- [Exercice posé a] Relevez tous les noms de personnes cités dans l'extrait sur la psychanalyse d'enfants qui suit, chacun une seule fois.

- [Extrait du document]

Il faut que je reprenne cette notion de Freud qui est en effet l’inconscient… c’est-à-dire que l’on peut voir des enfants qui n’arrivent pas à lire et à écrire, pas du tout parce qu’ils seraient intellectuellement incapables, mais parce qu’ils sont pris dans des histoires, soit dans des histoires de famille, soit dans des histoires d’identifications, parce qu’ils s’identifient à un père qui lui-même a été dyslexique, par exemple, et il intéressant de pouvoir en parler et il intéressant que la famille comprenne qu’ils n’ont pas affaire à un débile profond mais simplement à un enfant en difficulté. Or maintenant, ces enfants en difficulté, à partir du moment où ils passent dans la «moulinette» de la MDPH (Maison Départementale des personnes handicapées), c’est-à-dire des tests neuropsychologiques, ils cessent d’être des enfants en difficultés, ou des enfants pris dans les avatars de la vie, et ils deviennent des «malades», et on les médique et ils ne parlent plus, la parole s’arrête, les familles considèrent qu’elles n’ont plus besoin de comprendre qu’est-ce qui se passe avec ces enfants-là, la thérapie s’arrête.

Lacan, lui, n’a pas parlé de la psychanalyse d’enfants, sauf dans une lettre – qui est intéressante – à Jenny Aubry. Mais celle qui, du temps de Lacan, a pris en mains la psychanalyse d’enfants, elle tout le monde la connaît, c’est Dolto, Françoise Dolto dont on a beaucoup parlé je crois ces jours-ci. Elle faisait partie de l’École freudienne, avec Lacan, et elle a beaucoup fait connaître la psychanalyse d’enfants. Elle a montré que la psychanalyse concernait pour tout le monde, finalement tout le monde pouvait aller parler ; et elle a montré surtout que toutes les familles avaient des difficultés, que tout le monde se débattait dans des problèmes liés à son père, à sa mère, à la place qu’on occupe ou qu’on n’occupe pas dans telle ou telle famille. Elle a beaucoup amené la psychanalyse dans la société, une psychanalyste de «bon sens»,  elle était assez crue aussi, notamment avec les petits enfants «œdipiens» dont je vous parlais toute à l’heure, elle leur disait « Non, ce n’est pas du tout prévu que tu vives avec ton père, c’est complètement interdit ». De temps en temps elle a été critiquée parce qu’elle a été assez «cash», et elle disait « Ton père, c’est le patron, toi tu seras le patron plus tard, pour l’instant tu la boucles ». Elle avait aussi un langage de bon sens, mais aussi assez cru qui parlait à tout le monde.

- [Entrées répertoriées]

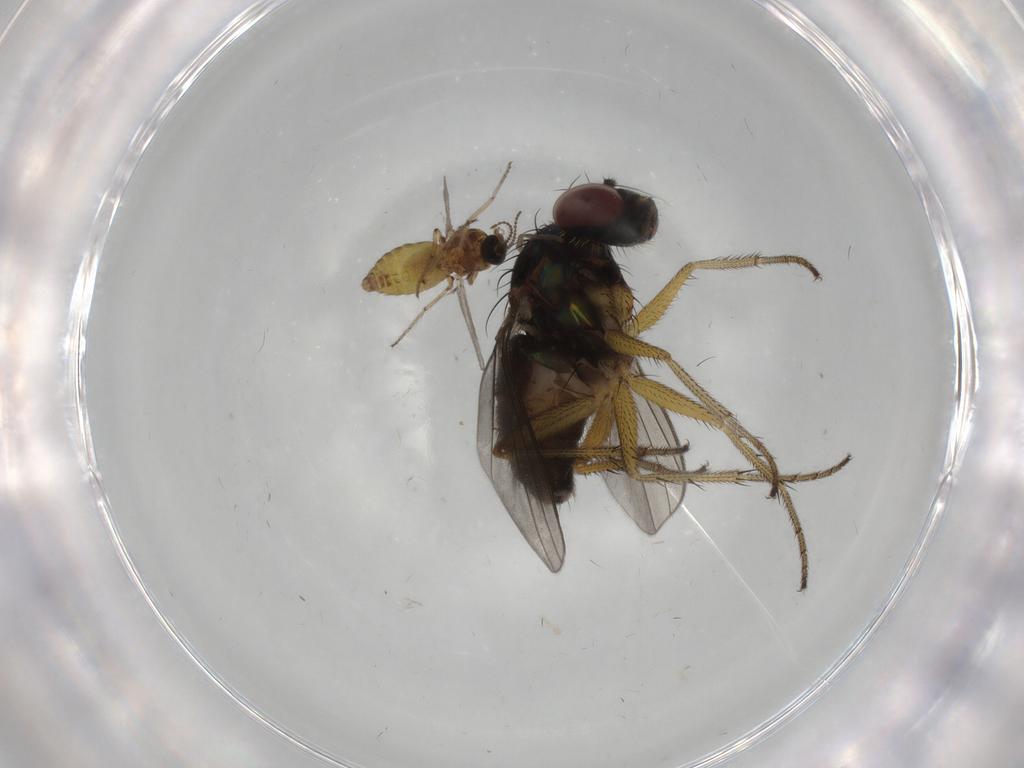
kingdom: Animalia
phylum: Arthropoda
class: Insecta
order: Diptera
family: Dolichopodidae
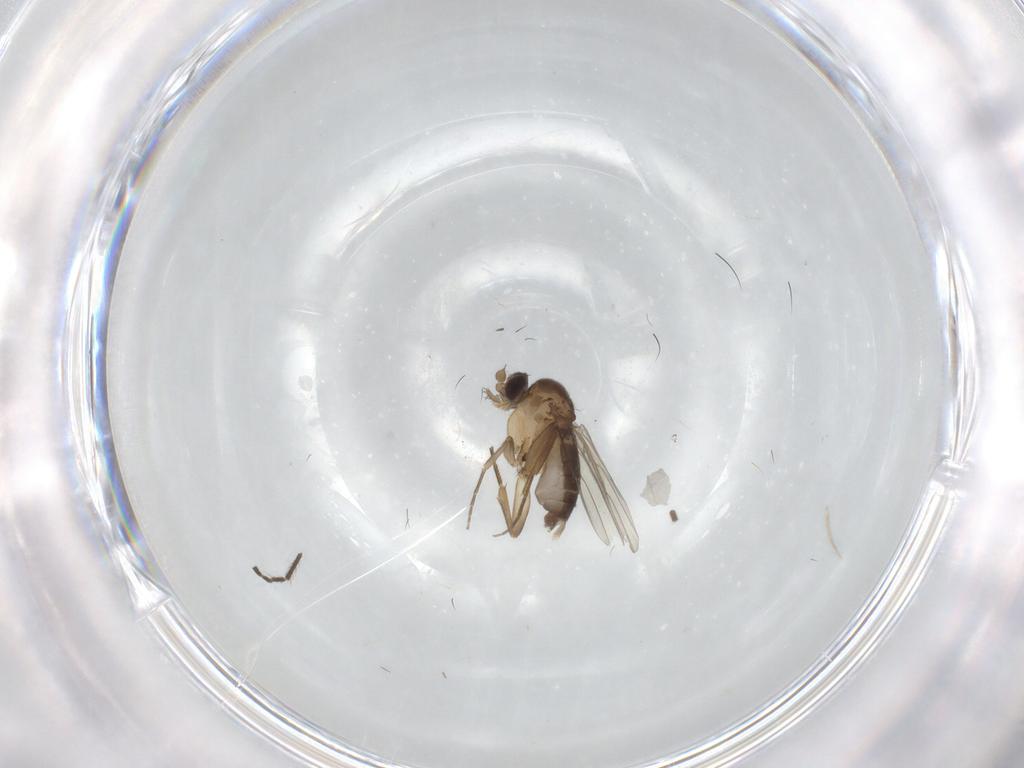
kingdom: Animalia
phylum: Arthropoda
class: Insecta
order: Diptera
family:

- [Exercice posé b] Transformez les lignes des enregistrements ci-dessus en une liste numérotée, sans les lignes vides. Laissez les images de côté dans votre réponse.

- [Réponse rédigée a] Freud, Lacan, Jenny Aubry et Françoise Dolto.

- [Réponse rédigée b]
1. kingdom: Animalia
2. phylum: Arthropoda
3. class: Insecta
4. order: Diptera
5. family: Dolichopodidae
6. kingdom: Animalia
7. phylum: Arthropoda
8. class: Insecta
9. order: Diptera
10. family:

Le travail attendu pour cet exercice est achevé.